Hürriyet Gazetesi Genel Yayın Yönetmeni Enis Berberoğlu dün SABAH'ı hedef alan bir yazı yayınladı. Kendi imzasıyla.
Bizi gündemi değiştirmeye çalışmakla suçluyor.
Soma faciasının "İlk gününde, saatlerinde kıdemli yazar ve muhabirlerini alana yollamak"la övünüyor.
Soma'ya gönderdiği o kıdemli yazarlardan birinin bir TV programındaki korkunç ifadelerini duymuş olsa, herhalde o yazıyı kaleme almazdı.
Gelelim, Berberoğlu yönetimindeki Hürriyet'in kamuoyu nezdindeki imajına.
Gezi'den 17 Aralık'a, MİT darbesinden Soma faciasına kadar şu son birkaç yılda Türkiye'de toplumsal travmalara yol açan tüm olaylarda Hürriyet marjinal grupların peşine takılmadı mı?

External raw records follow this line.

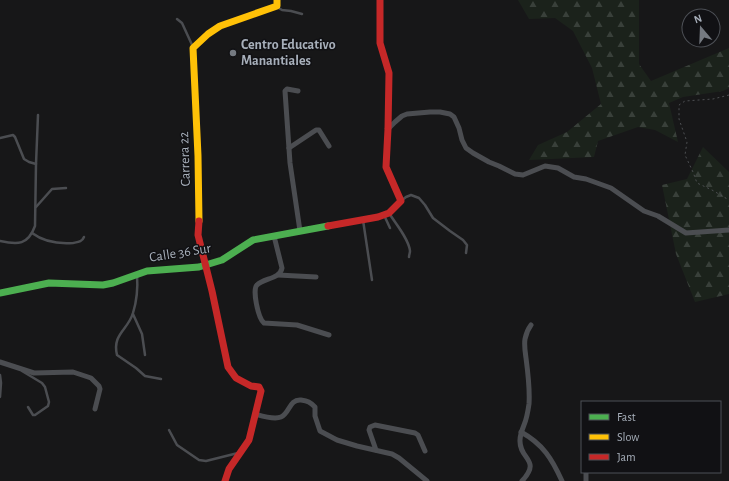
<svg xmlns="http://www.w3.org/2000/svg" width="729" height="481" viewBox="0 0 729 481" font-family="'Alegreya Sans',sans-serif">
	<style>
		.forest { fill: url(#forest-firs) }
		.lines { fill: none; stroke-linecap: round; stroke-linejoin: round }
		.path { stroke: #4d4f52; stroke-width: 1; stroke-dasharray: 2 3; stroke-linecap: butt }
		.lane { stroke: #4b4d51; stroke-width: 2.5 }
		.street { stroke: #4b4d51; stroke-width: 5 }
		.fast { stroke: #4caf50; stroke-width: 7 }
		.slow { stroke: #ffc107; stroke-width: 7 }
		.jam { stroke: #c62828; stroke-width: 7 }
		.poi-dot { fill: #757a81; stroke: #111114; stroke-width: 1.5 }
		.labels { text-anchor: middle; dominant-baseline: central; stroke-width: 3; stroke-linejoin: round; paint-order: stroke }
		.poi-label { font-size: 14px; font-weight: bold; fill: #a7afba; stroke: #111114; text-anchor: start }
		.street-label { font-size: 14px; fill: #a7afba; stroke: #111114 }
	</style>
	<defs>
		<pattern id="forest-firs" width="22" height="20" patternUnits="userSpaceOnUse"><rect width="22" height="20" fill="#1b221b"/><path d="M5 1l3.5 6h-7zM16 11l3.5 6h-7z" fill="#39403a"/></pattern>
	</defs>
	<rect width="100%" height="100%" fill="#171718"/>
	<g class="forest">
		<path d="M518,0H639V64L651,81L729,48V88L723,91L683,97L669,103L678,142L655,130L638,127L598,141L594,157L529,160L538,145L567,132L601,104L592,68L573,31L555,18L529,19Z"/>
		<path d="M703,147L729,172V294L695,302L676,254L662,185L687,179Z"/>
	</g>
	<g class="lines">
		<path class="path" d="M729,95L713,99L685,101L679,105V119L687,142L685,155L693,172L697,183L712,190L729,200"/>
		<g class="lane">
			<path d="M277,7L282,10L291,11L302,14"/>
			<path d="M177,19L182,23L193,47"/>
			<path d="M0,138L13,135L15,137L24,159L29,162L36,164"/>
			<path d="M401,201L406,197L411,195L419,198L425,205L433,218L450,231L463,240L467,245L466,253"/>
			<path d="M36,207L52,189L66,188"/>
			<path d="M389,213C395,223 409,239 410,251C410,253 409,255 409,257"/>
			<path d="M384,215L390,228"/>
			<path d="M363,220L372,280"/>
			<path d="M32,233C44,242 59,244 73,243C78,242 82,242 84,237"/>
			<path d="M0,241C18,245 28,245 35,226L36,164L38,115"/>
			<path d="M137,275C138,288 137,300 133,313C128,330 112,334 117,355L136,368L145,376L161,379"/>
			<path d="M133,314L142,334L145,355"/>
			<path d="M22,371L42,383L45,387L49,402L48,406L35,415H33L28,407"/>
			<path d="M0,375L1,383L0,397"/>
			<path d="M169,430L177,445L199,460L206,461L238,453"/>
		</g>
		<g class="street">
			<path d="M298,91L287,89L285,91L290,163L300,231"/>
			<path d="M388,129L395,122L402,116L407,114L430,112H440L450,114L454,117L459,128L462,140L466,148L473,153L489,162L499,166L515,174L523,175L545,166L558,168L574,177L586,179L611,188L644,211L658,216L686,233L729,230"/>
			<path d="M289,148L316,130H319L329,146"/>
			<path d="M274,236L282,268C280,279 264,278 257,285C252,289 258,318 264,323L297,325L329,335"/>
			<path d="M278,275L316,277"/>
			<path d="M0,362L34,373L73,372L91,378L99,386L100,389L95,409"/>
			<path d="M255,414C262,416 274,420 281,417C290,413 289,399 301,400C308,401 310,402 315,407V416L320,431L337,440L357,446L392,454L399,458L427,481"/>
			<path d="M521,432C543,444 552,459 562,481"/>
			<path d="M376,450L369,430L370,427L375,425L415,433L418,435L425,451"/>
			<path d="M522,481C542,459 519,460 520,440C520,435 522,430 524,425C527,418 528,411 529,404C530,389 528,373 526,358C525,351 524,345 525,339C526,334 528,329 531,325"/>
			<path d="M586,481V472"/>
		</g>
		<path class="fast" d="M0,293L49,283L103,285L113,283L147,271L199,267L222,260L253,240L328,226"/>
		<path class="slow" d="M199,221L198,156L193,48L208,34L220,26L277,6V0"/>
		<g class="jam">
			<path d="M199,221L198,235L212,291L228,367L236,378L251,386L259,387L261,391L249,440L229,469L225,481"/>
			<path d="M328,226L378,217L389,213L401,201L386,167L388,129L389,73L380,43V0"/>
		</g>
	</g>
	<circle class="poi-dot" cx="233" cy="53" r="4"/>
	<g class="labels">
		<g class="poi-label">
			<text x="241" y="45">Centro Educativo<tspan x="241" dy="16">Manantiales</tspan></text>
		</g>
		<g class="street-label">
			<text transform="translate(185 159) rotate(-92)">Carrera 22</text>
			<text transform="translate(180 253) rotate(-9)">Calle 36 Sur</text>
		</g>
	</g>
	<rect x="581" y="401" width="140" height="72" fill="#111114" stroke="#4d5056"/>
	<rect x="589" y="414" width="20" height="6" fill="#4caf50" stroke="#4d5056"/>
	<text x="617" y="421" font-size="12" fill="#a7afba">Fast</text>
	<rect x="589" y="434" width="20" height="6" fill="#ffc107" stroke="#4d5056"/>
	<text x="617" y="441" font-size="12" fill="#a7afba">Slow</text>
	<rect x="589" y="454" width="20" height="6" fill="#c62828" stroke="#4d5056"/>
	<text x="617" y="461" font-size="12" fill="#a7afba">Jam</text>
	<g transform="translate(701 28) rotate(341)"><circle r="19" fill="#111114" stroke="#4d5056"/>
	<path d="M0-3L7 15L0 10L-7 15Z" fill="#757a81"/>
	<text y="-6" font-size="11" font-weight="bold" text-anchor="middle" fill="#a7afba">N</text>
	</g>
</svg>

Sırf muhalefet olsun diye birkaç yüz, bilemedin birkaç bin tirajlı uçuk gazetelerin haberlerini mal bulmuş mağribi gibi sayfalarına taşımadı mı? Denize düşen yılana sarılır misali.

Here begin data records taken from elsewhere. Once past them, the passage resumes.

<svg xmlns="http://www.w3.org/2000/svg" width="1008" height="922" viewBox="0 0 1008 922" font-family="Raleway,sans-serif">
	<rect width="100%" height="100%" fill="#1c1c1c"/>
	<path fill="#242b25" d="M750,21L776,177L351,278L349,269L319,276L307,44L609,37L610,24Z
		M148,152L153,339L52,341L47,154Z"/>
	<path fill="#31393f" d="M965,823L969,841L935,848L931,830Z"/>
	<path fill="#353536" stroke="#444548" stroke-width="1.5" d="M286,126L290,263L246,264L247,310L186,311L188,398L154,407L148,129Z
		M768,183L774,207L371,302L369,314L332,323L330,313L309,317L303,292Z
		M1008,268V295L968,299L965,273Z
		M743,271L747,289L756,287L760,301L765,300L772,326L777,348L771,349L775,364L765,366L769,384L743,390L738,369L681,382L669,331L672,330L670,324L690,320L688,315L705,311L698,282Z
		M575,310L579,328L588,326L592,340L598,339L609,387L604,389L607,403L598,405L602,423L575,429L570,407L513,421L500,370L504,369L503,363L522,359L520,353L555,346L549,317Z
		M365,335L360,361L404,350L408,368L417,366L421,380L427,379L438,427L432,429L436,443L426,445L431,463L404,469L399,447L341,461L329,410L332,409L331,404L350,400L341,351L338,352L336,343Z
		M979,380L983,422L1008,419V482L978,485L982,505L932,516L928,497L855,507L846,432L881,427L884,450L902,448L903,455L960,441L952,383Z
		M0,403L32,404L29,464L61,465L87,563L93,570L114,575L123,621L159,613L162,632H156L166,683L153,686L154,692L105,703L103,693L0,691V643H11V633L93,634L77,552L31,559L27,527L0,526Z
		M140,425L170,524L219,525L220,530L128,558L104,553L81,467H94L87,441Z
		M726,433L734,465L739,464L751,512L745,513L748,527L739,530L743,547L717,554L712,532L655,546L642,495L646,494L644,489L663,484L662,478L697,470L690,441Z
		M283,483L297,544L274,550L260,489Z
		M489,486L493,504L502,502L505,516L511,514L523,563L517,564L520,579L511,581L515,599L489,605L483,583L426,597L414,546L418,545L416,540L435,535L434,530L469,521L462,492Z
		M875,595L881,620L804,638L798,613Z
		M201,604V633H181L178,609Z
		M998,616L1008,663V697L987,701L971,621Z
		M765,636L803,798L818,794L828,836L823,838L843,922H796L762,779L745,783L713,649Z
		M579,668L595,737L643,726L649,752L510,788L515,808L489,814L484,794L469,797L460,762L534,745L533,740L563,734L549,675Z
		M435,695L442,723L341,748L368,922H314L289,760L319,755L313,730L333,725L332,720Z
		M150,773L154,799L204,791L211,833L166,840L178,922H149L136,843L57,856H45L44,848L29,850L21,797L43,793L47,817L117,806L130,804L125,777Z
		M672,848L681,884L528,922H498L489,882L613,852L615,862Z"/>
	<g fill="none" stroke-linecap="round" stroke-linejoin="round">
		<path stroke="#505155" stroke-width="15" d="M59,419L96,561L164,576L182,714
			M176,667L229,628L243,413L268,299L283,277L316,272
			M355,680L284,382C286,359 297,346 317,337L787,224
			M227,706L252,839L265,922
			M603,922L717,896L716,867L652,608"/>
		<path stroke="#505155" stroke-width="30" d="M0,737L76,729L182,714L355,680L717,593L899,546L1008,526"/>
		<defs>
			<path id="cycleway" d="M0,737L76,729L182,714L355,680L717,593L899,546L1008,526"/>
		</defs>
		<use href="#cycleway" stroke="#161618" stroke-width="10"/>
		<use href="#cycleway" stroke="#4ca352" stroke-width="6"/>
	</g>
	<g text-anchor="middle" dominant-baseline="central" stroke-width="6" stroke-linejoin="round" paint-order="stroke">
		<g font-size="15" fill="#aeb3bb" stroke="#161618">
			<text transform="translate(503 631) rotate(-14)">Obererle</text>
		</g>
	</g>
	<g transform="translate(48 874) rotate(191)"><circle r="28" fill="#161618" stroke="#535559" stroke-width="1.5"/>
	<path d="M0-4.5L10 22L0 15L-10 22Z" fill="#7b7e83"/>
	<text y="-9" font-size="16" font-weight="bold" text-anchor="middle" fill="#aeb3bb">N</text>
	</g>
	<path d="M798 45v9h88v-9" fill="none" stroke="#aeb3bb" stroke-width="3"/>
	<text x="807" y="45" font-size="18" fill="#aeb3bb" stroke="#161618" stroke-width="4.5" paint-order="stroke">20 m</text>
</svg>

Enis Berberoğlu'nun yazısında kullandığı ifadeyle, "Medyanın hükümete yeminli muhalif bölümü"nün saflarında, hem de en ön saflarında yer almadı mı? Gönüllü olarak. Seve seve. Yıllardır.
Salt iktidara muhalefet edebilmek, sırf hükümeti örseleyebilmek için her türlü yalana, iftiraya, entrikaya, manipülasyona sadece kapılarını değil, sayfalarını da ardına kadar açmadı mı?
Paralel Yapı'nın medyasıyla kol kola girip 17 Aralık sürecinde adeta Gülenciler'in misyonerliğine soyunmadı mı?